Exercise inputs Block Start

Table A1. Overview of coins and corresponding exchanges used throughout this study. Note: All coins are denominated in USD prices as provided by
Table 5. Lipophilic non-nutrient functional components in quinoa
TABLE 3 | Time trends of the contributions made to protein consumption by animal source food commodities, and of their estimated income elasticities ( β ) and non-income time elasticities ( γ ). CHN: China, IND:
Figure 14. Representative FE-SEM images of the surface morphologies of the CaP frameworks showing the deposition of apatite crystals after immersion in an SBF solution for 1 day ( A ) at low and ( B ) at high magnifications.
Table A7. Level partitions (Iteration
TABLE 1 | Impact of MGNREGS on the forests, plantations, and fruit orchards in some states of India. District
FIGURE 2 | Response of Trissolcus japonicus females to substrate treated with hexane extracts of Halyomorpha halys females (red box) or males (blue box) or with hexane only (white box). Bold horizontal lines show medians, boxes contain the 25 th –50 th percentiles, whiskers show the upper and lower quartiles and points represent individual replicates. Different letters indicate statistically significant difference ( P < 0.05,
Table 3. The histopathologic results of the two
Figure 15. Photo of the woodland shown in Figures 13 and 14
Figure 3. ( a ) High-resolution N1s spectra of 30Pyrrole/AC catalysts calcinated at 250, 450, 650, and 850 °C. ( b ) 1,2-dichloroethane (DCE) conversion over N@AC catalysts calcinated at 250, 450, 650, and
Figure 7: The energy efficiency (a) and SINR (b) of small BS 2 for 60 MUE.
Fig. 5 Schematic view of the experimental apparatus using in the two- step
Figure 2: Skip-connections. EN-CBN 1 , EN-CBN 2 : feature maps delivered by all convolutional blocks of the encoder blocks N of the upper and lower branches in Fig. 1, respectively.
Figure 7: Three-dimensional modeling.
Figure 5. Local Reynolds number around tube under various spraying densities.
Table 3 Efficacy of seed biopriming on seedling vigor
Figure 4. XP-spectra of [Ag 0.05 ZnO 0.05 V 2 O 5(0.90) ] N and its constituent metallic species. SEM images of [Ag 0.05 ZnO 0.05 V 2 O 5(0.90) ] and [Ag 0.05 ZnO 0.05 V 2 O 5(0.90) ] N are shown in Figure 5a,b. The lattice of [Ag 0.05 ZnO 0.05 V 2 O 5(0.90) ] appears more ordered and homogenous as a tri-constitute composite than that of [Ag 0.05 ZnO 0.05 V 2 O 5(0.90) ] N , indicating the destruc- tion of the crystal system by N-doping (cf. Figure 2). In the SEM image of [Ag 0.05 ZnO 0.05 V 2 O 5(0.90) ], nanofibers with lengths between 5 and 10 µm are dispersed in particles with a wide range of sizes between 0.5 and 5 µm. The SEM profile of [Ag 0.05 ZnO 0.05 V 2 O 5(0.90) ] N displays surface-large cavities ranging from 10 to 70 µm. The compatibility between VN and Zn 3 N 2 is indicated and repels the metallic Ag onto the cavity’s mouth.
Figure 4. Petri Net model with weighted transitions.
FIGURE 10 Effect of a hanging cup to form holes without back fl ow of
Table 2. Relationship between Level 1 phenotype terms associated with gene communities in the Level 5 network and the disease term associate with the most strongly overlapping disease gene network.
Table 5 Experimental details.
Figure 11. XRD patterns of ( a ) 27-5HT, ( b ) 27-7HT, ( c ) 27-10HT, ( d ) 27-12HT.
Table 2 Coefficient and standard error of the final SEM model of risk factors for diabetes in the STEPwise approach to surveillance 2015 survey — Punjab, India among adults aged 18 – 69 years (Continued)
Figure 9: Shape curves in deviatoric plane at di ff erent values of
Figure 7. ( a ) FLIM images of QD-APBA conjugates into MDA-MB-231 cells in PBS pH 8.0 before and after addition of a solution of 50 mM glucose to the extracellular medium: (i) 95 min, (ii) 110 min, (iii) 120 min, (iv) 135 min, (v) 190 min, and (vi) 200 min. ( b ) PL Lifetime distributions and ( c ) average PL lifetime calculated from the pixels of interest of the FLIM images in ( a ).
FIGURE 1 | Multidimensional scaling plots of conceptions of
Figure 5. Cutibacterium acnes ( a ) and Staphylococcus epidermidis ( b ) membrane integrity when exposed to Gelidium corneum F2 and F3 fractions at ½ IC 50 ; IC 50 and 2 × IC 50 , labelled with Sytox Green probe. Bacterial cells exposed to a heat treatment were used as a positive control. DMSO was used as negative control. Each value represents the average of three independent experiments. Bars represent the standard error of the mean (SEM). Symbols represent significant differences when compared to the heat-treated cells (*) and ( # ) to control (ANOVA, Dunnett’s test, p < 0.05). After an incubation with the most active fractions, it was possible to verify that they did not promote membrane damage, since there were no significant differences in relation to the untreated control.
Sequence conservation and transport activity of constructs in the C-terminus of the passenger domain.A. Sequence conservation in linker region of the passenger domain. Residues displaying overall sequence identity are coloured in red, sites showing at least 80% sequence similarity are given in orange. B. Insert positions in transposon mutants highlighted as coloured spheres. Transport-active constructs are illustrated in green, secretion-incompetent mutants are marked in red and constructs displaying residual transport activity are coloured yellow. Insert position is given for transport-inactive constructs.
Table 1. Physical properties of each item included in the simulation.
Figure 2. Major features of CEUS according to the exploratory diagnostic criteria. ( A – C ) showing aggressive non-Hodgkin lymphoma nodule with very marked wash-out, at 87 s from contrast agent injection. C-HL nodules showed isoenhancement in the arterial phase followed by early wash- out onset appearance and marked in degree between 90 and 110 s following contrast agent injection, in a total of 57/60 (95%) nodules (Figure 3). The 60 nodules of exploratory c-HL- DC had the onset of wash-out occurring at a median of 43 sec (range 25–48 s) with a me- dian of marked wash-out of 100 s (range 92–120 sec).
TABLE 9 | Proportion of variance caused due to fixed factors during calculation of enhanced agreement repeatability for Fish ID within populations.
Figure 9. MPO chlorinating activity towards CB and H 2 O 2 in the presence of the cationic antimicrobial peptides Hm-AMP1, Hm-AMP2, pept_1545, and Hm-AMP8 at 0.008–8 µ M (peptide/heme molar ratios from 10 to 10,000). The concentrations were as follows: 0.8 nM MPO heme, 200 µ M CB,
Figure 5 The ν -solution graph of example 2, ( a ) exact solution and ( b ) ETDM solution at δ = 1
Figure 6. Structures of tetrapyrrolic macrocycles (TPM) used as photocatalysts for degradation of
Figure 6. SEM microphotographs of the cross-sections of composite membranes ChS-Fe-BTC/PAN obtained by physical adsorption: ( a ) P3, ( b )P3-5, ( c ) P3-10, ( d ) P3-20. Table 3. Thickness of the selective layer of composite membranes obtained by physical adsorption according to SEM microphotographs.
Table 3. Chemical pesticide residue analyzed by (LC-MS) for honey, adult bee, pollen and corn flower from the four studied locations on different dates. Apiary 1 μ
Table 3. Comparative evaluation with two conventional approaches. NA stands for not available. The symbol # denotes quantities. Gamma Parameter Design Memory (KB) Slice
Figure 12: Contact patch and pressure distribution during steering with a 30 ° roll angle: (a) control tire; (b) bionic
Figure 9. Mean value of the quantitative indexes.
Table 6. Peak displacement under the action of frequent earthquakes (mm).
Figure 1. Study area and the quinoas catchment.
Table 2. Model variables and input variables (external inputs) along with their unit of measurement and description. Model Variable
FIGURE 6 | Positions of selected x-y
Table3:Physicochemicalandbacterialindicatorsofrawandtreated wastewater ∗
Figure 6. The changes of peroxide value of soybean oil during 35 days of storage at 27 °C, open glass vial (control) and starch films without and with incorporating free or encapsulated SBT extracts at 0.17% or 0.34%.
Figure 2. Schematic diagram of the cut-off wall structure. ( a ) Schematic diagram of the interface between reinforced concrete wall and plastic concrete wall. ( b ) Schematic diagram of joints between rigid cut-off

Exercise inputs Block End

Write the records out once more, word for word.

_Result for this exercise_
Table A1. Overview of coins and corresponding exchanges used throughout this study. Note: All coins are denominated in USD prices as provided by
Table 5. Lipophilic non-nutrient functional components in quinoa
TABLE 3 | Time trends of the contributions made to protein consumption by animal source food commodities, and of their estimated income elasticities ( β ) and non-income time elasticities ( γ ). CHN: China, IND:
Figure 14. Representative FE-SEM images of the surface morphologies of the CaP frameworks showing the deposition of apatite crystals after immersion in an SBF solution for 1 day ( A ) at low and ( B ) at high magnifications.
Table A7. Level partitions (Iteration
TABLE 1 | Impact of MGNREGS on the forests, plantations, and fruit orchards in some states of India. District
FIGURE 2 | Response of Trissolcus japonicus females to substrate treated with hexane extracts of Halyomorpha halys females (red box) or males (blue box) or with hexane only (white box). Bold horizontal lines show medians, boxes contain the 25 th –50 th percentiles, whiskers show the upper and lower quartiles and points represent individual replicates. Different letters indicate statistically significant difference ( P < 0.05,
Table 3. The histopathologic results of the two
Figure 15. Photo of the woodland shown in Figures 13 and 14
Figure 3. ( a ) High-resolution N1s spectra of 30Pyrrole/AC catalysts calcinated at 250, 450, 650, and 850 °C. ( b ) 1,2-dichloroethane (DCE) conversion over N@AC catalysts calcinated at 250, 450, 650, and
Figure 7: The energy efficiency (a) and SINR (b) of small BS 2 for 60 MUE.
Fig. 5 Schematic view of the experimental apparatus using in the two- step
Figure 2: Skip-connections. EN-CBN 1 , EN-CBN 2 : feature maps delivered by all convolutional blocks of the encoder blocks N of the upper and lower branches in Fig. 1, respectively.
Figure 7: Three-dimensional modeling.
Figure 5. Local Reynolds number around tube under various spraying densities.
Table 3 Efficacy of seed biopriming on seedling vigor
Figure 4. XP-spectra of [Ag 0.05 ZnO 0.05 V 2 O 5(0.90) ] N and its constituent metallic species. SEM images of [Ag 0.05 ZnO 0.05 V 2 O 5(0.90) ] and [Ag 0.05 ZnO 0.05 V 2 O 5(0.90) ] N are shown in Figure 5a,b. The lattice of [Ag 0.05 ZnO 0.05 V 2 O 5(0.90) ] appears more ordered and homogenous as a tri-constitute composite than that of [Ag 0.05 ZnO 0.05 V 2 O 5(0.90) ] N , indicating the destruc- tion of the crystal system by N-doping (cf. Figure 2). In the SEM image of [Ag 0.05 ZnO 0.05 V 2 O 5(0.90) ], nanofibers with lengths between 5 and 10 µm are dispersed in particles with a wide range of sizes between 0.5 and 5 µm. The SEM profile of [Ag 0.05 ZnO 0.05 V 2 O 5(0.90) ] N displays surface-large cavities ranging from 10 to 70 µm. The compatibility between VN and Zn 3 N 2 is indicated and repels the metallic Ag onto the cavity’s mouth.
Figure 4. Petri Net model with weighted transitions.
FIGURE 10 Effect of a hanging cup to form holes without back fl ow of
Table 2. Relationship between Level 1 phenotype terms associated with gene communities in the Level 5 network and the disease term associate with the most strongly overlapping disease gene network.
Table 5 Experimental details.
Figure 11. XRD patterns of ( a ) 27-5HT, ( b ) 27-7HT, ( c ) 27-10HT, ( d ) 27-12HT.
Table 2 Coefficient and standard error of the final SEM model of risk factors for diabetes in the STEPwise approach to surveillance 2015 survey — Punjab, India among adults aged 18 – 69 years (Continued)
Figure 9: Shape curves in deviatoric plane at di ff erent values of
Figure 7. ( a ) FLIM images of QD-APBA conjugates into MDA-MB-231 cells in PBS pH 8.0 before and after addition of a solution of 50 mM glucose to the extracellular medium: (i) 95 min, (ii) 110 min, (iii) 120 min, (iv) 135 min, (v) 190 min, and (vi) 200 min. ( b ) PL Lifetime distributions and ( c ) average PL lifetime calculated from the pixels of interest of the FLIM images in ( a ).
FIGURE 1 | Multidimensional scaling plots of conceptions of
Figure 5. Cutibacterium acnes ( a ) and Staphylococcus epidermidis ( b ) membrane integrity when exposed to Gelidium corneum F2 and F3 fractions at ½ IC 50 ; IC 50 and 2 × IC 50 , labelled with Sytox Green probe. Bacterial cells exposed to a heat treatment were used as a positive control. DMSO was used as negative control. Each value represents the average of three independent experiments. Bars represent the standard error of the mean (SEM). Symbols represent significant differences when compared to the heat-treated cells (*) and ( # ) to control (ANOVA, Dunnett’s test, p < 0.05). After an incubation with the most active fractions, it was possible to verify that they did not promote membrane damage, since there were no significant differences in relation to the untreated control.
Sequence conservation and transport activity of constructs in the C-terminus of the passenger domain.A. Sequence conservation in linker region of the passenger domain. Residues displaying overall sequence identity are coloured in red, sites showing at least 80% sequence similarity are given in orange. B. Insert positions in transposon mutants highlighted as coloured spheres. Transport-active constructs are illustrated in green, secretion-incompetent mutants are marked in red and constructs displaying residual transport activity are coloured yellow. Insert position is given for transport-inactive constructs.
Table 1. Physical properties of each item included in the simulation.
Figure 2. Major features of CEUS according to the exploratory diagnostic criteria. ( A – C ) showing aggressive non-Hodgkin lymphoma nodule with very marked wash-out, at 87 s from contrast agent injection. C-HL nodules showed isoenhancement in the arterial phase followed by early wash- out onset appearance and marked in degree between 90 and 110 s following contrast agent injection, in a total of 57/60 (95%) nodules (Figure 3). The 60 nodules of exploratory c-HL- DC had the onset of wash-out occurring at a median of 43 sec (range 25–48 s) with a me- dian of marked wash-out of 100 s (range 92–120 sec).
TABLE 9 | Proportion of variance caused due to fixed factors during calculation of enhanced agreement repeatability for Fish ID within populations.
Figure 9. MPO chlorinating activity towards CB and H 2 O 2 in the presence of the cationic antimicrobial peptides Hm-AMP1, Hm-AMP2, pept_1545, and Hm-AMP8 at 0.008–8 µ M (peptide/heme molar ratios from 10 to 10,000). The concentrations were as follows: 0.8 nM MPO heme, 200 µ M CB,
Figure 5 The ν -solution graph of example 2, ( a ) exact solution and ( b ) ETDM solution at δ = 1
Figure 6. Structures of tetrapyrrolic macrocycles (TPM) used as photocatalysts for degradation of
Figure 6. SEM microphotographs of the cross-sections of composite membranes ChS-Fe-BTC/PAN obtained by physical adsorption: ( a ) P3, ( b )P3-5, ( c ) P3-10, ( d ) P3-20. Table 3. Thickness of the selective layer of composite membranes obtained by physical adsorption according to SEM microphotographs.
Table 3. Chemical pesticide residue analyzed by (LC-MS) for honey, adult bee, pollen and corn flower from the four studied locations on different dates. Apiary 1 μ
Table 3. Comparative evaluation with two conventional approaches. NA stands for not available. The symbol # denotes quantities. Gamma Parameter Design Memory (KB) Slice
Figure 12: Contact patch and pressure distribution during steering with a 30 ° roll angle: (a) control tire; (b) bionic
Figure 9. Mean value of the quantitative indexes.
Table 6. Peak displacement under the action of frequent earthquakes (mm).
Figure 1. Study area and the quinoas catchment.
Table 2. Model variables and input variables (external inputs) along with their unit of measurement and description. Model Variable
FIGURE 6 | Positions of selected x-y
Table3:Physicochemicalandbacterialindicatorsofrawandtreated wastewater ∗
Figure 6. The changes of peroxide value of soybean oil during 35 days of storage at 27 °C, open glass vial (control) and starch films without and with incorporating free or encapsulated SBT extracts at 0.17% or 0.34%.
Figure 2. Schematic diagram of the cut-off wall structure. ( a ) Schematic diagram of the interface between reinforced concrete wall and plastic concrete wall. ( b ) Schematic diagram of joints between rigid cut-off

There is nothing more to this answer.